12.

110 17 11
                                    

Mike

Die Frage kam völlig unerwartet. Ich war verwirrt und so überrascht wie man nur sein konnte. Annie will mich sehen, endlich - ging es mir durch den Kopf. Und dann sofort- Scheiße, warum ausgerechnet jetzt? Mir wurde heiß und dann eiskalt. Ich saß da wie erstarrt, überfordert und begann schlagartig zu schwitzen. Nervös trommelte ich mit den Fingerspitzen auf der Tischplatte herum. Ich sollte meine Antwort nicht zu lange hinauszögern, sonst würde sie sich nur nach dem Grund fragen.

Natürlich will ich das immer noch. Hast du etwa deine Meinung dazu geändert?

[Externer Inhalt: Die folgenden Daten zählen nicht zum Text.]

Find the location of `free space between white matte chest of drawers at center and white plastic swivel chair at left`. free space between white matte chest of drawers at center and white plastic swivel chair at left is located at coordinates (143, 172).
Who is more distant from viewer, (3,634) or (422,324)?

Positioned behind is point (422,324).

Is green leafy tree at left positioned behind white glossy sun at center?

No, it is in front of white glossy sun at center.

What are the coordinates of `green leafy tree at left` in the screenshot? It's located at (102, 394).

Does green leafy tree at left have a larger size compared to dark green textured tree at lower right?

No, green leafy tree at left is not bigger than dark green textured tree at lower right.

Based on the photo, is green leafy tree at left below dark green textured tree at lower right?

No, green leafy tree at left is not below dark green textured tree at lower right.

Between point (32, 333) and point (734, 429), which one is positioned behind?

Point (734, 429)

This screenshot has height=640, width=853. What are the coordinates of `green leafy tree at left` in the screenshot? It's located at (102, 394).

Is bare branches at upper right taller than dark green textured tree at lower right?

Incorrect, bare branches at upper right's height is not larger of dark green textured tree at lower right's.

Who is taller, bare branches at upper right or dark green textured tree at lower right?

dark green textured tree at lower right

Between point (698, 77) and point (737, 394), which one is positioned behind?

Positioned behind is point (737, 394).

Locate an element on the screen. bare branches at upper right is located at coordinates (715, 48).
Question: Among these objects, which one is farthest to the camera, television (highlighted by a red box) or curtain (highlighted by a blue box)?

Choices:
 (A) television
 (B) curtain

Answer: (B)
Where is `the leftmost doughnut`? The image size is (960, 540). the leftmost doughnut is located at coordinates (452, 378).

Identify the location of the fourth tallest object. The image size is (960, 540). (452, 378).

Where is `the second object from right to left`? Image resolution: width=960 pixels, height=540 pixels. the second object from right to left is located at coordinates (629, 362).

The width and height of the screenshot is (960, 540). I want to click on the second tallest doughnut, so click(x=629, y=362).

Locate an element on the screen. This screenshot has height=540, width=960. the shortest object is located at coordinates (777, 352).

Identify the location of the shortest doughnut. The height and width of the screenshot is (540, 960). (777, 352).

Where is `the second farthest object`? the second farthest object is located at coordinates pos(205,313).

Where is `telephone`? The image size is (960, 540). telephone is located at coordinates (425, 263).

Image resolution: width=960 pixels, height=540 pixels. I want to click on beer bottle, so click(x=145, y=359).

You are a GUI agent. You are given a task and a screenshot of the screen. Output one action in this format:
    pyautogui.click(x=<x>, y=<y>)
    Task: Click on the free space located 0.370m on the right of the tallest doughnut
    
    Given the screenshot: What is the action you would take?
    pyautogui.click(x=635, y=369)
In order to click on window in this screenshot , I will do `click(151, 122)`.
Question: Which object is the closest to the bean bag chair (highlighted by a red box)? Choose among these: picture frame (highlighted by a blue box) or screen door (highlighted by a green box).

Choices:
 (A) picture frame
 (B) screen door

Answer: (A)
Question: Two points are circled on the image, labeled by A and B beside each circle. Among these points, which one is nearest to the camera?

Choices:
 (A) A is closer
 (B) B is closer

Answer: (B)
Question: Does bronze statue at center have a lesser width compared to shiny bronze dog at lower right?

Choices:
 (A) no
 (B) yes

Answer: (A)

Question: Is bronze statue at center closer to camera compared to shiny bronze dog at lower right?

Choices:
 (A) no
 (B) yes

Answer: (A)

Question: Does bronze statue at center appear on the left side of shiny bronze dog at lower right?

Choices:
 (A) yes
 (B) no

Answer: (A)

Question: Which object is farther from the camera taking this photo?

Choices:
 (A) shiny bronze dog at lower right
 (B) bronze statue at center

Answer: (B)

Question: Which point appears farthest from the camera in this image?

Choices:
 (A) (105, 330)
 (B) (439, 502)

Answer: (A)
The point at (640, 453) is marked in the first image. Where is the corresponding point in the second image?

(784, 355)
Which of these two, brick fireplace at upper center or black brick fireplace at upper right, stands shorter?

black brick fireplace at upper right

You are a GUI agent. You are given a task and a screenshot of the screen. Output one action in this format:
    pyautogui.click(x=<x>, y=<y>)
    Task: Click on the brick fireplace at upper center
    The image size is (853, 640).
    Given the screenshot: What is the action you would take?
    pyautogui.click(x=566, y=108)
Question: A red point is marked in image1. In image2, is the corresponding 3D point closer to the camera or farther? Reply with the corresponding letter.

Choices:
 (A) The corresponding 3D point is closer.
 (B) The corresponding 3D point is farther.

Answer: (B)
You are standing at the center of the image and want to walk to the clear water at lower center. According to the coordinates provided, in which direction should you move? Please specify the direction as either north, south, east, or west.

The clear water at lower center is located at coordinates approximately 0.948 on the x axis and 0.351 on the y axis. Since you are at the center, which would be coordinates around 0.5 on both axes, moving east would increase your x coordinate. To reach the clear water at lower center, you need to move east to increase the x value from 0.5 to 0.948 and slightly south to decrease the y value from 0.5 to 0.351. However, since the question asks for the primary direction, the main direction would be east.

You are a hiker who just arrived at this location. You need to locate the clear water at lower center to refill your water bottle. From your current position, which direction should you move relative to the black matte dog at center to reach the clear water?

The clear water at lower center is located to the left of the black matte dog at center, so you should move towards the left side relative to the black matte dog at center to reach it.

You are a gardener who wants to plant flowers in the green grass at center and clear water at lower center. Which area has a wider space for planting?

Vielleicht...ich hab in den letzten Tagen öfter darüber nachgedacht und dass du genau vorhin an mich gedacht und mich gefragt hast, ob ich ok bin, das kommt mir vor wie ein Zeichen. Ich war völlig aufgelöst und ...eigentlich glaube ich ja nicht an sowas. Vielleicht bin ich heute auch einfach zu emotional, nicht zurechnungsfähig und sollte lieber ins Bett gehen. Aber wie denkst du darüber? So generell?

Du kennst doch meine Meinung dazu, Annie. Daran hat sich nichts geändert. Trotzdem solltest du dir sicher sein, dass du das wirklich möchtest. So lange kann ich schon noch warten.

Aber was, wenn ich mir nie sicher sein werde? Vielleicht muss ich einfach mal über meinen Schatten springen. Ich bin ja sonst auch nicht so ängstlich.

Ich weiß ich soll dich nicht danach fragen, aber ich kanns mir nicht verkneifen. Was ist heute passiert? Hat dein Sinneswandel damit zu tun?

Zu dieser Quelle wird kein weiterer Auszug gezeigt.